他覺得所謂的災難就是要等隕石劃過你腦袋你抬頭看見他的軌跡和風壓,以及豬肉上漲到貴得要從砧板上活起來咬你一口的價格時,你才能切身實際地體會到:哦,原來世界末日真的來了。
比如現在他就已經能感受到災難降臨在他身上了,街道社大清早通知他所在的小區停電一天,直到晚上九點之前都不會有一度電彈起他家的電表,恰好今天手機天氣預報又發布了紅色高溫預警,最高氣溫在下午一點時會達到40℃以上,屬于是敲個蛋能在汽車引擎蓋上做午餐的水準。
這種天氣停電,路明非感覺自己就像冰箱里的小布丁一樣,一點一點地化掉,從瓷磚的縫隙里往下漏,直到滲透干涸在大樓的混凝土和鋼筋中。
科學家說太陽活動干擾鯨魚定位,從而導致鯨魚磁場感應錯誤游入沙灘擱淺死亡,但路明非覺得說不定那些鯨魚純粹是被太陽曬的,熱到跟自己一樣受不了,一時間想不開,擱淺,然后死了。
路明非覺得自己就是那頭想不開的鯨魚,躺在地上感受著高溫一刀一刀地切開自己的身體,把里面的每個器官烤得酥脆,蟬鳴聲竊竊私語著加孜然好還是加辣椒面,完全不考慮他這頭鯨魚想吃根冰棍的感受——樓下賣冰棍的的確在吆喝著,但在路明非思緒散漫的時候就已經隨著三輪車踩遠了,再下樓追已經是來不及了,所以到頭來還是只能灑孜然和辣椒面。
他忽然就那么想念起遠在伊利諾伊州的那間屠龍學院了,雖然他們的教授學生很扯淡,課程也扯淡,三觀更扯淡,但好歹那間學院是在被名為四大君主的青銅與火之王康斯坦丁地毯式轟炸過后,隔天就能再度扯出電網的人道主義學院。

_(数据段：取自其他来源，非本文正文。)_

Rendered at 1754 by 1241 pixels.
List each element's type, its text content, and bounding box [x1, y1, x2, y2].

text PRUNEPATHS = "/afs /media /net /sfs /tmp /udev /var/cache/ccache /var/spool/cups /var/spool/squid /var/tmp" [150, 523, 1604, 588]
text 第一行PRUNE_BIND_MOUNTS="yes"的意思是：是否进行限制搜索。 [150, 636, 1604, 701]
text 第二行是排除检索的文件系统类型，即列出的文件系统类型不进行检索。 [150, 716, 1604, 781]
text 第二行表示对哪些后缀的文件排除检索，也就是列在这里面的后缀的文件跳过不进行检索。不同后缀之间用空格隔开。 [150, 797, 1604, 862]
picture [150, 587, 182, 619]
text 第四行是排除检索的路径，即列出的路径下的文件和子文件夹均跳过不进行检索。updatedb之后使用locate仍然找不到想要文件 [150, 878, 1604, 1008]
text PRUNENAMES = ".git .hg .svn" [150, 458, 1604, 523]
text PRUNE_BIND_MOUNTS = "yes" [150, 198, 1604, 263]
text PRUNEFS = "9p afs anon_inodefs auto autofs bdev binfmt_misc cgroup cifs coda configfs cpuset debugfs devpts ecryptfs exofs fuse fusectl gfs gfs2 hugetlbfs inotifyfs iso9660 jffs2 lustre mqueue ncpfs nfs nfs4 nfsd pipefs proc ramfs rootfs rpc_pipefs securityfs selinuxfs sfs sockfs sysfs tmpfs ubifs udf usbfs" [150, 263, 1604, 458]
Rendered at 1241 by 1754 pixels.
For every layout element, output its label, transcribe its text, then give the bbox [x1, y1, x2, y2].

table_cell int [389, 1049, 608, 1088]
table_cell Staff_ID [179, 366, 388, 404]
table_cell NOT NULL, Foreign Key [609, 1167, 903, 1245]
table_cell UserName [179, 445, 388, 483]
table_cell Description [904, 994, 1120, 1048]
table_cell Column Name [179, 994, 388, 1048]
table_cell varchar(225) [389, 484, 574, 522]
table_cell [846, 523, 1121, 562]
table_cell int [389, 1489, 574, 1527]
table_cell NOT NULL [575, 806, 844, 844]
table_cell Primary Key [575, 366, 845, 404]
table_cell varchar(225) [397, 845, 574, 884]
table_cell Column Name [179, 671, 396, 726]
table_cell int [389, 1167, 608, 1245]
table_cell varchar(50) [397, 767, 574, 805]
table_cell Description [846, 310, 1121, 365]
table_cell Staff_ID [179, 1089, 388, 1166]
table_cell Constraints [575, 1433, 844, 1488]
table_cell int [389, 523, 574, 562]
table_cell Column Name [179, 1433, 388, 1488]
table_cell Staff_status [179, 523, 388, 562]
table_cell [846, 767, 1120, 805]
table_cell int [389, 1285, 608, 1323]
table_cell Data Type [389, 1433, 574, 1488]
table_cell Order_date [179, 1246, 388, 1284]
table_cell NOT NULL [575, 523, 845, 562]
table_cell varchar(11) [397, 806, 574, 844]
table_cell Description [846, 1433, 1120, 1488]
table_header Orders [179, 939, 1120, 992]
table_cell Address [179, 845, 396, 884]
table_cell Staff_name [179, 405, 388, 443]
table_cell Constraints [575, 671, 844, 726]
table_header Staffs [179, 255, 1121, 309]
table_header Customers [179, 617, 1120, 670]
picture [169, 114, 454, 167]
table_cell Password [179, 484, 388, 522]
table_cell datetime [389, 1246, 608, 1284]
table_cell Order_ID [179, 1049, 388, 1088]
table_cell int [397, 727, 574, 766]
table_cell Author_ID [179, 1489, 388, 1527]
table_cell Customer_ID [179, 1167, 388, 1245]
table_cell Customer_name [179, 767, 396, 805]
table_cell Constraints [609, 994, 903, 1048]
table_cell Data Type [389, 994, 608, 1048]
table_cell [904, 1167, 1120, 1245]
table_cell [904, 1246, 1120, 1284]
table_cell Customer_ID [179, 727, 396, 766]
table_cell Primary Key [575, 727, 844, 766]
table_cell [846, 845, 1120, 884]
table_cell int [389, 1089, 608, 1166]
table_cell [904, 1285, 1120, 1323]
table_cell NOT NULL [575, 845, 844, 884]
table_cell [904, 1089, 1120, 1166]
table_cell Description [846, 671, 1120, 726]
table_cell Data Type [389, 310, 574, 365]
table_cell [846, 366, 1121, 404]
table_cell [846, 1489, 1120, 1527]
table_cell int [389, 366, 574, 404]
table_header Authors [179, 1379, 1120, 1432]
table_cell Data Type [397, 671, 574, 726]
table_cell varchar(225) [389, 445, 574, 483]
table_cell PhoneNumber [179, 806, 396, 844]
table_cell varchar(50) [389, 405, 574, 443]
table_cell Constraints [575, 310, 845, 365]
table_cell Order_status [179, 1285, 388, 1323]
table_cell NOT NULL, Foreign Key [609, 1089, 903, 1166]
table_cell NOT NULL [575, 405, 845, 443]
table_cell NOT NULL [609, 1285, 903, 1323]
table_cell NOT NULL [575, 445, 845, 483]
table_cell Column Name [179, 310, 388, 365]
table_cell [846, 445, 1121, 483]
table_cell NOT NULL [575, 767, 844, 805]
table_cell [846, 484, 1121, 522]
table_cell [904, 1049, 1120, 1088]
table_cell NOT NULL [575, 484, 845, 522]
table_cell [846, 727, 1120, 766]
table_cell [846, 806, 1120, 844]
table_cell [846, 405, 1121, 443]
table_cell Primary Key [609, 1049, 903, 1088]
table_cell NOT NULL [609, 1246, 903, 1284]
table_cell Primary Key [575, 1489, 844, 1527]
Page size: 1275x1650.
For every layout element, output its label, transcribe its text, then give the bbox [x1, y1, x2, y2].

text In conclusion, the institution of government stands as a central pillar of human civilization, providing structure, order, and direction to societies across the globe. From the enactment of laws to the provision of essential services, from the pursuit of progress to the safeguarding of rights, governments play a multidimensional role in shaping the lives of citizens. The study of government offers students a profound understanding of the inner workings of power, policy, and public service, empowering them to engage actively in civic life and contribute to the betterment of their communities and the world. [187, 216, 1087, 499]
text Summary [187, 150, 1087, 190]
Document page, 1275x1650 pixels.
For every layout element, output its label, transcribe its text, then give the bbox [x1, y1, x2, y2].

在卡塞爾學院從不停電,路明非記憶里入學之后唯一一次停電就是諾瑪電網被入侵者炸了的時候,除此之外可謂是一年四季空調吹到爽,哪里有紅色高溫預警停電檢修這檔子破事?但在放假之后路明非也徹底與那個宵夜二十四小時營業的養膘福地說再見了,回到了濱海城市的嬸嬸家——這也是他唯一能回來的地方了。
說來也挺扯淡的。
路明非對卡塞爾學院這個篤信“龍”作為智慧種族統治世界的地方從不報以任何歸屬感,可事實告訴他,這個世界上給人留下歸屬感的永遠都不是地方,而是那個地方的人——原本他打定主意如果林年選擇在學院里過暑假,他就好死賴活地跟在對方身邊當腿部掛件。
但很可惜的是,一到放假人林年直接跟小天女一張飛機票回家了,楚子航在留校三天處理完獅心會的事務后也緊隨其后飛回中國;學生會主席愷撒倒是放假前就提前請假回了波濤菲諾,理由是去晚了就錯過波濤菲諾海岸最好的浪頭了...獅心會學生會領袖的覺悟一下子高下立判了。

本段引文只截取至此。